Merkel bekräftigte das Ziel, zum 1. Januar 2012 Maßnahmen für ein einfacheres Steuerrecht umzusetzen. Auch für eine Reform der Kommunalfinanzen würden Vorschläge gemacht. Dies sei ein "drängendes Problem".

Und bevor die Opposition weiter auf der Regierung rumhacken konnte ging Merkel schon mal präventiv in die Offensive - gegen ihren neuen Lieblingsgegner, die Grünen. "Wenn das so weitergeht, werden die Grünen für Weihnachten sein, aber gegen die davor geschaltete Adventszeit", sagte Merkel. Die Grünen seien ziemlich fest verbandelt mit dem Wort dagegen.

Die Grünen seien angeblich für den Zugverkehr, aber sobald ein neuer Bahnhof oder eine neue ICE-Strecke gebaut werden solle, seien die Grünen dagegen. Ähnlich sei es beim Sport. Die Grünen seien natürlich für den Sport, "wahrscheinlich auch für Sport im Grundgesetz", aber wenn es um die Olympischen Spiele in Deutschland gehe, komme auch da ein Nein. "So geht es nicht. So werden Sie auch nicht durchkommen", sagte die Kanzlerin an die Adresse der Grünen. Die Partei drücke sich vor der Verantwortung und stelle sich den Realitäten nicht.

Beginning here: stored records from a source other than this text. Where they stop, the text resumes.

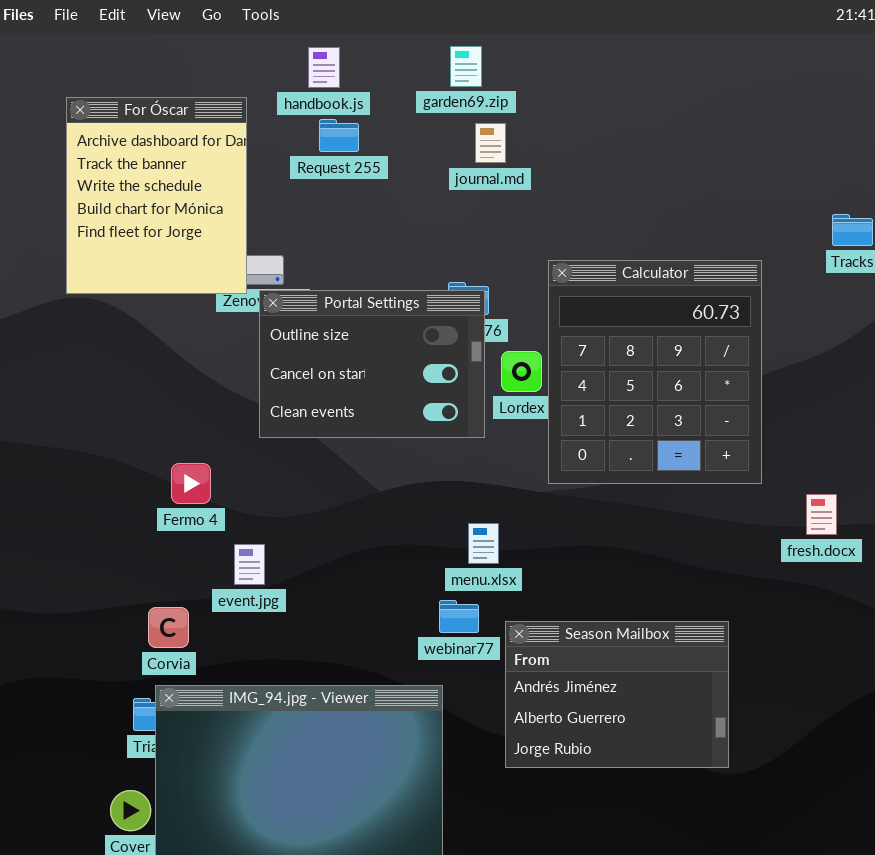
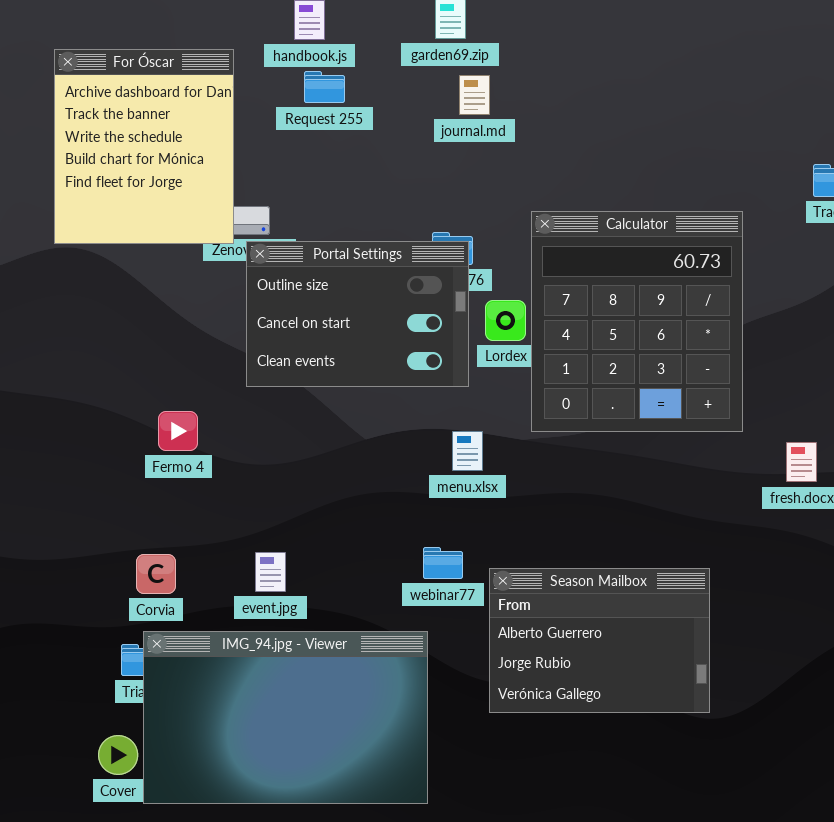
menu.xlsx: [468,523,499,564] -> [452,431,483,471], moved
event.jpg: [234,544,265,585] -> [255,552,286,592], moved
Season Mailbox: [505,621,729,768] -> [489,568,710,713], scrolled down 1 row

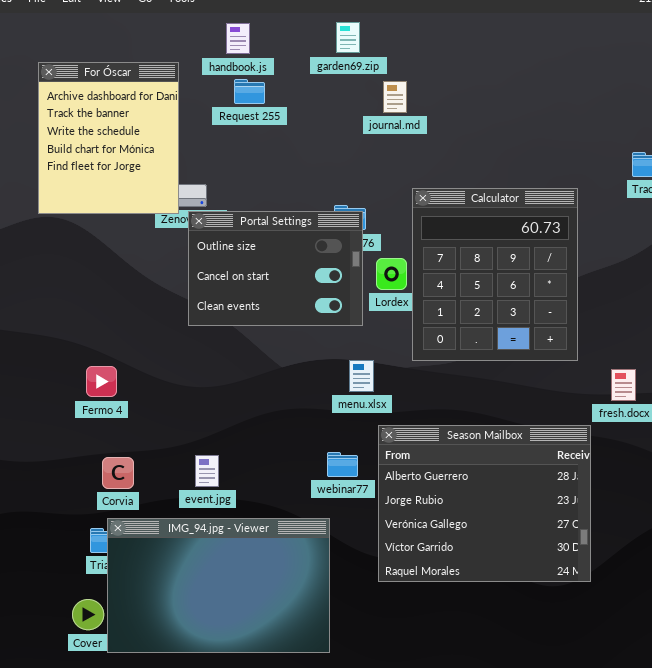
journal.md: [459,75,490,115] -> [383,81,407,113], moved
Fermo 4: [158,411,198,451] -> [86,366,117,397], moved
Season Mailbox: [489,568,710,713] -> [378,425,591,582], resized

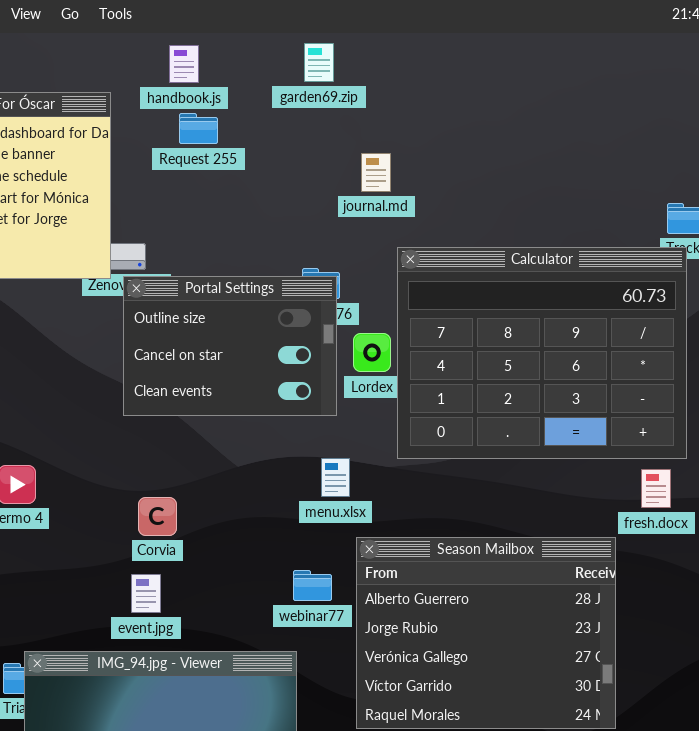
journal.md: [383,81,407,113] -> [361,153,391,192], moved
Calculator: [412,188,578,361] -> [397,247,687,459], resized
Corvia: [102,457,134,489] -> [138,497,177,536], moved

Auch FDP-Fraktionschefin Birgit Homburger attackierte die Grünen: "Es geht Ihnen nicht um die Sache, es geht Ihnen um Protest." Die Partei spiele sich zur "Moralinstanz" auf, dies sei jedoch eine "Lebenslüge". Die Grünen müssten der Wirklichkeit endlich ins Gesicht sehen. "Das, was Sie versprechen, können Sie nicht halten", so Homburger. Mit ihren "Utopien" und ihrer "Wohlfühlpolitik" werde die Partei scheitern.

Bevor die Grünen auf die Angriffe reagieren konnten, durfte erst Gesine Lötzsch ans Pult. Die Parteichefin der Linken fasste die jüngeren Leistungen der Koalition unter dem Titel "Herbst der Fehlentscheidungen" zusammen.Die Politik von Schwarz-Gelb sei "schändlich" und "verlogen": Die Bilanz sei eindeutig: "Noch nie wurden so viele sichere Arbeitsplätze in schlecht bezahlte umgewandelt", so Lötzsch. Es sei auch eine "Schande", wenn den Bürgern in teuren Anzeigen der Regierung vorgegaukelt werde, die Kosten für die Gesundheit sollten bezahlbar bleiben. Das Gegenteil sei der Fall.